Much of the "star chamber" atmosphere, that has accompanied the public invigilation of microbiologists such as Michael J. Behe, and other very qualified scientists working on questions of design in natural systems, can only be explained in this way. The establishment wants such research to be stopped, because it challenges the received religious order, of atheist materialism. Any attempt, or suspected attempt, to acknowledge God in scientific proceedings, must be exposed and punished to the limit of the law; or by other ruthless means where the law does not suffice.

To be fair, some Roman churchmen were once unhappy with certain cosmological speculations of Galileo Galilei, and biblically literalist Protestant clergymen with the direction Charles Darwin seemed to be going -- though in neither case was the slightest effort made to suppress the research itself. But as we found throughout the 20th century, atheist materialism is vastly more sensitive to heresy than any previously known religious orthodoxy -- as witness more than 100 million corpses it created, to enforce its doctrinal will.

Meanwhile the edifice of official atheist materialism crumbles, under the pressure of actual scientific inquiry. Mr. Behe's recent book, The Edge of Evolution: The Search for the Limits of Darwinism, does a fairly good job of surveying the three iron struts from which Darwinism was welded: random mutation, natural selection, and common descent. He is able to leave only this last standing.
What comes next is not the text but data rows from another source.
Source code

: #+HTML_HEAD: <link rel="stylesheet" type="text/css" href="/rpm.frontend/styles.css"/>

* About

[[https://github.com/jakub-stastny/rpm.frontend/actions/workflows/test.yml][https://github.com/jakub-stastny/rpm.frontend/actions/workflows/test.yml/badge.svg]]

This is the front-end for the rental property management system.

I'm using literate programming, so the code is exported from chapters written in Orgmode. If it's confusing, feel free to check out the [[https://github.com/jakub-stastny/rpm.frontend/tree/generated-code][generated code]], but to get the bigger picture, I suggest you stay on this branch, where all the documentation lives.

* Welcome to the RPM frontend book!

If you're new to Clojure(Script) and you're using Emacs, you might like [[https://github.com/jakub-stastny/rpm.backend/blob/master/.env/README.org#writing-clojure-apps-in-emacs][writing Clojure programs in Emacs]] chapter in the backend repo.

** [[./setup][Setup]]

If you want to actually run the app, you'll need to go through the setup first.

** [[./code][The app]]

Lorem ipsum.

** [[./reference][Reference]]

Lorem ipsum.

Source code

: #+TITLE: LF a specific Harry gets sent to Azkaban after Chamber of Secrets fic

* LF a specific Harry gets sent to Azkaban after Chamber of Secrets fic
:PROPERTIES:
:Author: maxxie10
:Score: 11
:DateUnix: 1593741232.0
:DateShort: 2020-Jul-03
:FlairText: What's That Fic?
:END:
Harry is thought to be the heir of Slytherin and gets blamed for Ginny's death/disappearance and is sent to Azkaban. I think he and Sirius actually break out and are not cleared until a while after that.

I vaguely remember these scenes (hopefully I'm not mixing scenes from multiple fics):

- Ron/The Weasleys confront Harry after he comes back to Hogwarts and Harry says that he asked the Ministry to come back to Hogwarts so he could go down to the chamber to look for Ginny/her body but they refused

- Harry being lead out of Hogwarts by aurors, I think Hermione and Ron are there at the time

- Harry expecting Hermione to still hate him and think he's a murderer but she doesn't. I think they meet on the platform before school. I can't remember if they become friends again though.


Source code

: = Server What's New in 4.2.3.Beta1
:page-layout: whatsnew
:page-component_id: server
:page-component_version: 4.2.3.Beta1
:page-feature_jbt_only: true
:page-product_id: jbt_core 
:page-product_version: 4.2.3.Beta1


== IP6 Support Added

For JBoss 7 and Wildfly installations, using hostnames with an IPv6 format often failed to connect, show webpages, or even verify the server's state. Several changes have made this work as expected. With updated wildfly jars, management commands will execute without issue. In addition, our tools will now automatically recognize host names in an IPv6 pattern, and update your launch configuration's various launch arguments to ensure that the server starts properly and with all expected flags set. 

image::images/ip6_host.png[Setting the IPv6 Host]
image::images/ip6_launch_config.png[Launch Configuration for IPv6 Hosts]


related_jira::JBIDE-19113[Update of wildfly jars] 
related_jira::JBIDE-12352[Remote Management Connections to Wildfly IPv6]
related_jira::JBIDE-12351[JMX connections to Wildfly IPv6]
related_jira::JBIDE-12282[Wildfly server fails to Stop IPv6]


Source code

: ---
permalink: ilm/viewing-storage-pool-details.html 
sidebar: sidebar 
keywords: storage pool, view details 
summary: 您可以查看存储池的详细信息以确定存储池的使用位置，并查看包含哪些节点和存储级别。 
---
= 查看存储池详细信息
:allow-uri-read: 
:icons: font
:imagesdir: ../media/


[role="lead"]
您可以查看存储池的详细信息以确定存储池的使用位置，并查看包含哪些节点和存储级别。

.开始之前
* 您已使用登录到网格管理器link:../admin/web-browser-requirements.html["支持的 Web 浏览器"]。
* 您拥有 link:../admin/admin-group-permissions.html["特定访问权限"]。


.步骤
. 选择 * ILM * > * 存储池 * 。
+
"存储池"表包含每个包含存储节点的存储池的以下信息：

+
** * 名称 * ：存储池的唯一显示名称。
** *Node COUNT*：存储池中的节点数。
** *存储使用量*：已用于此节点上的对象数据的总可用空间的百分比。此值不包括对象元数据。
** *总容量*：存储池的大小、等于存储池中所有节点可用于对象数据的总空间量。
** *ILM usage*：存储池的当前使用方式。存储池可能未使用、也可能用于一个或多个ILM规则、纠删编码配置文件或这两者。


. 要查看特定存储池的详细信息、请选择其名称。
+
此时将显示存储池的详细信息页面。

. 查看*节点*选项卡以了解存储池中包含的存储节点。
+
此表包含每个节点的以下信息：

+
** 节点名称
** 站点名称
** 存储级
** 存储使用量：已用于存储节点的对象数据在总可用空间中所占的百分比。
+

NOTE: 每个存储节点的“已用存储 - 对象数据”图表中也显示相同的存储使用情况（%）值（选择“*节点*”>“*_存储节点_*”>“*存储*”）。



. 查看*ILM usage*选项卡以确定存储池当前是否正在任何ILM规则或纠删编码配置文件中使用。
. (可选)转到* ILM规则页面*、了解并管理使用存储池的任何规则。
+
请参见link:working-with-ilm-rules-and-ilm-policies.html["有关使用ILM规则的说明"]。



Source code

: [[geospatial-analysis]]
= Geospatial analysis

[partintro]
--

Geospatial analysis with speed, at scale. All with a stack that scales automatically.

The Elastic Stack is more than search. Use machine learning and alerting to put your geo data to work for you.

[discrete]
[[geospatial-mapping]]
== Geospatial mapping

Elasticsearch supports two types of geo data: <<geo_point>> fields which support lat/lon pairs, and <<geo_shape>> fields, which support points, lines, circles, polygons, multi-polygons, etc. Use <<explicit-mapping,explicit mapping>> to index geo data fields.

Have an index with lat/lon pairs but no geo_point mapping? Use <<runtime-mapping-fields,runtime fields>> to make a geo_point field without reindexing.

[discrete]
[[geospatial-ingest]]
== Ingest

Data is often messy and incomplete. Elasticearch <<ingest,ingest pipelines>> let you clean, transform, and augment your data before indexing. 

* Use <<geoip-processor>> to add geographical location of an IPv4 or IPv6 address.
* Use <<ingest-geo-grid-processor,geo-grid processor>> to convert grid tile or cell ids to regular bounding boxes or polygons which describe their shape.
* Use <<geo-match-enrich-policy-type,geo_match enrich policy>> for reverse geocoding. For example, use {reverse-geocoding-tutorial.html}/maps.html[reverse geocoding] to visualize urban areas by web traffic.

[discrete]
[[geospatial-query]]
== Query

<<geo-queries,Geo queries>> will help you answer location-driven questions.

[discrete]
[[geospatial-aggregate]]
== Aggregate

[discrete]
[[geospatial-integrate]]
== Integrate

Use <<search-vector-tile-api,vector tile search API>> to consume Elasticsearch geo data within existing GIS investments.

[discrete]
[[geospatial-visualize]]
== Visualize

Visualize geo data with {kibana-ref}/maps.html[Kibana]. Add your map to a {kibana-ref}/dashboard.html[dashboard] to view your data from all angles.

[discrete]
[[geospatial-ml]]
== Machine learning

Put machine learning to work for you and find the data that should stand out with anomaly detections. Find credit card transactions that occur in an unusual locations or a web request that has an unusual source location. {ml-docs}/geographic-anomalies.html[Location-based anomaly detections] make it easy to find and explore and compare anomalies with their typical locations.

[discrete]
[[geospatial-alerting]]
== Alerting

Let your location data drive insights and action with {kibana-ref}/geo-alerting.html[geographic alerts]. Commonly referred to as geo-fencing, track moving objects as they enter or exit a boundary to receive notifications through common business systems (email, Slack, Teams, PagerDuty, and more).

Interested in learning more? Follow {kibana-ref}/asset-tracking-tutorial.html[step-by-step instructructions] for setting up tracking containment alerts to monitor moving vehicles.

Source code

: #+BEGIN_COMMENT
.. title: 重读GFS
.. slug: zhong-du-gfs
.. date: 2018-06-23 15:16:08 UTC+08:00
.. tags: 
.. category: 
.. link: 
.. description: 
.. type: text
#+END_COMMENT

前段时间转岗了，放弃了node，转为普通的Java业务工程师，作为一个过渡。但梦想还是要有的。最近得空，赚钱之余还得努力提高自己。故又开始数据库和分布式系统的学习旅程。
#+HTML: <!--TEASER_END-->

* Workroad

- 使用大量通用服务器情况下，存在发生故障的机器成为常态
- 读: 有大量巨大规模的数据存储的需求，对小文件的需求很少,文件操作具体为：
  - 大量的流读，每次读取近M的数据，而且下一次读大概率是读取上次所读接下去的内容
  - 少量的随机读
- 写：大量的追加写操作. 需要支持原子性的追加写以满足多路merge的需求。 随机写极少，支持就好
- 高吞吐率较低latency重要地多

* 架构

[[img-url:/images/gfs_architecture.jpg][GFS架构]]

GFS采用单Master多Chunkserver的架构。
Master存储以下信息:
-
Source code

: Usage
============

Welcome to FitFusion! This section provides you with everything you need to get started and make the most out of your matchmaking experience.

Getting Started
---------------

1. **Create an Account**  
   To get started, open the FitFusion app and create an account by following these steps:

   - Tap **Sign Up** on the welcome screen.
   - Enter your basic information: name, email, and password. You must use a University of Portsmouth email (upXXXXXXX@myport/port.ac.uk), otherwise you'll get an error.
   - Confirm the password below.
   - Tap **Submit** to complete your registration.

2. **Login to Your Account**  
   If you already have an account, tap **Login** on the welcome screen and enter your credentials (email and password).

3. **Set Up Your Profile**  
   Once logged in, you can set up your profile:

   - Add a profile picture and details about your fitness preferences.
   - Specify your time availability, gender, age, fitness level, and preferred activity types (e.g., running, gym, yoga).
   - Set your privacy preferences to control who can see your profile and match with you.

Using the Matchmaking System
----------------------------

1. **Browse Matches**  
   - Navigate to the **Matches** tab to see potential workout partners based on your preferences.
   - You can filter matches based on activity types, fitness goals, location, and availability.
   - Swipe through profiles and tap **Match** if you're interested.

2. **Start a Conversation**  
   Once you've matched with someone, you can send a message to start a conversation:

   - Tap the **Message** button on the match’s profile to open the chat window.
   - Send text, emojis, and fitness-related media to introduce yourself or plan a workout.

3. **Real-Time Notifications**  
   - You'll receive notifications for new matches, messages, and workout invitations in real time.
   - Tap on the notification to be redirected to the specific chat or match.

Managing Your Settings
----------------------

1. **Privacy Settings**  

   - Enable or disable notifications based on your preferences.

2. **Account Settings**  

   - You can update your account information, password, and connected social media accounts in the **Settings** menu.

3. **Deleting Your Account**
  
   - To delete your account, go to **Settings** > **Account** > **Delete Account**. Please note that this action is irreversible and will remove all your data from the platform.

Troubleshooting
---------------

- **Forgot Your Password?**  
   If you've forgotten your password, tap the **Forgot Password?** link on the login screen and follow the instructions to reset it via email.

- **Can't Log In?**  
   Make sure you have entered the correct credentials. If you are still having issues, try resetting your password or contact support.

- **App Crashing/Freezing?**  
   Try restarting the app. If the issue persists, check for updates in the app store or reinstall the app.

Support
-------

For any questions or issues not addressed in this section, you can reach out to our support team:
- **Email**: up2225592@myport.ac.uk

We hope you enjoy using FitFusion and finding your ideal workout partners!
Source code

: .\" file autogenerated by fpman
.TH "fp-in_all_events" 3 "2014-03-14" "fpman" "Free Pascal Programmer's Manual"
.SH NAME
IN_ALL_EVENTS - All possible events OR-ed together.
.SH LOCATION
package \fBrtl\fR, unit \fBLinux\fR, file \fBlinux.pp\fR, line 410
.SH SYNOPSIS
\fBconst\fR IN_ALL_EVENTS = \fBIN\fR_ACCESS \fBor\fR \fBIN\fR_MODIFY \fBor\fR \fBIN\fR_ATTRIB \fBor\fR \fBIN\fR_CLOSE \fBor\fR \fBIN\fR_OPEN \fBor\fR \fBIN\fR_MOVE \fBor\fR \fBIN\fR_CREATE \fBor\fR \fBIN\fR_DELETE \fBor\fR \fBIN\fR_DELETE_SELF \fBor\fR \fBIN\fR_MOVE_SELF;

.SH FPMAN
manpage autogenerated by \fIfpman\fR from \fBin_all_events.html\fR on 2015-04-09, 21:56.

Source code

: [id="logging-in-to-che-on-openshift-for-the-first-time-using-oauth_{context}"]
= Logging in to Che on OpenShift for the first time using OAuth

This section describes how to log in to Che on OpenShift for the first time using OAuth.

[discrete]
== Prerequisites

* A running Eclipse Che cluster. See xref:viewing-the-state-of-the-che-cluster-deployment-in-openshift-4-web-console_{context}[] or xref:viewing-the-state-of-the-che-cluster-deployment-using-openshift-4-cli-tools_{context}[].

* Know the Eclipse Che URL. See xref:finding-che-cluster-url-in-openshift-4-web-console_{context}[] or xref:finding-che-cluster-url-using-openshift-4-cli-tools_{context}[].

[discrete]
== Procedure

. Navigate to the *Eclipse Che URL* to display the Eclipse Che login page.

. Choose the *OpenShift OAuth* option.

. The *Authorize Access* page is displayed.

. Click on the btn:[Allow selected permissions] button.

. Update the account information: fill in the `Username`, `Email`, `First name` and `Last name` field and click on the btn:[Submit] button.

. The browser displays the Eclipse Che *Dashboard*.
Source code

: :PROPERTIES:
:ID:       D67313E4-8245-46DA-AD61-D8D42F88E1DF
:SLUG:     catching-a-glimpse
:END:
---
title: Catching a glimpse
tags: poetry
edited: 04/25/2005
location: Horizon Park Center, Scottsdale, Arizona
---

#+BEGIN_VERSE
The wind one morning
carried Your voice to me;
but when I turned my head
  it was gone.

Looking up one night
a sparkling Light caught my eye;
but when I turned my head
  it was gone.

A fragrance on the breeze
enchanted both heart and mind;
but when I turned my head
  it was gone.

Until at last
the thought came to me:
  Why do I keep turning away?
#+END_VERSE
This last week we learned of the collapse of one of the latest props of "deep evolutionism," which was also one of the earliest (the ancient Greeks first thought of it): The very popular "panspermian" hypothesis that life was first seeded on the earth by materials arriving in comets. It has been kicked away by Paul Falkowski, and other biologists and oceanographers from Rutgers and Boston universities, studying DNA samples frozen in the Antarctic ice. (See, Proceedings of the National Academy of Sciences.) They showed nothing of any earthly genetic use could have survived.

Like every other modern essay in "evolutionism" (i.e. evolution as a religious cosmology), the idea behind panspermianism is to transfer the problem of life's origin on earth, out of the finite space and time of the earth's own geological history, and into some abstract place where the laws of chance have an infinite amount of time to do whatever is necessary. But the game is almost up. We can now roughly date the origin of our universe, and 15 billion years more-or-less is proving much too short a time for random processes to produce a non-random result. Fifteen billion times 15 billion years is still not nearly enough time.

Those who refuse to acknowledge God, will not give up. Most have by now moved on to hypotheses about "multiple universes," in the hope that by allowing an infinite number of other universes in which random processes produced random results, we can excuse this one for being so exceptionally non-random.